Dataset entries:
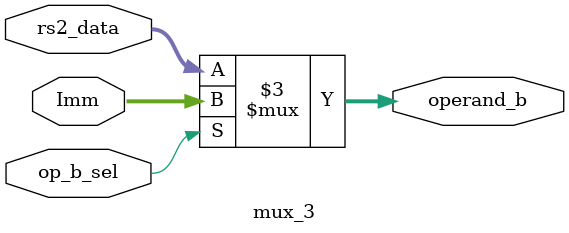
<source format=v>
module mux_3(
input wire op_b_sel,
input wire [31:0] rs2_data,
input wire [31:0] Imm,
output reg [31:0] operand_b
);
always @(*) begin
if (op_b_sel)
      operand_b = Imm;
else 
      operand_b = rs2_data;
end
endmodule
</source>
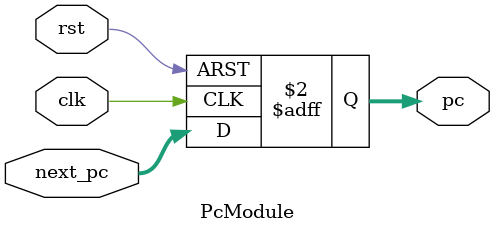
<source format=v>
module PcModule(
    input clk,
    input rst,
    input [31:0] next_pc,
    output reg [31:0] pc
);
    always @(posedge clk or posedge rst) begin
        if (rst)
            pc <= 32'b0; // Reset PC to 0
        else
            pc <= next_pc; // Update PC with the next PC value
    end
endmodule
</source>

DIRECTIONS FOR THIS TASK: Could you repeat the entries word for word, skipping the pictures they contain?

EXERCISE ANSWER:
<source format=v>
module mux_3(
input wire op_b_sel,
input wire [31:0] rs2_data,
input wire [31:0] Imm,
output reg [31:0] operand_b
);
always @(*) begin
if (op_b_sel)
      operand_b = Imm;
else 
      operand_b = rs2_data;
end
endmodule
</source>
<source format=v>
module PcModule(
    input clk,
    input rst,
    input [31:0] next_pc,
    output reg [31:0] pc
);
    always @(posedge clk or posedge rst) begin
        if (rst)
            pc <= 32'b0; // Reset PC to 0
        else
            pc <= next_pc; // Update PC with the next PC value
    end
endmodule
</source>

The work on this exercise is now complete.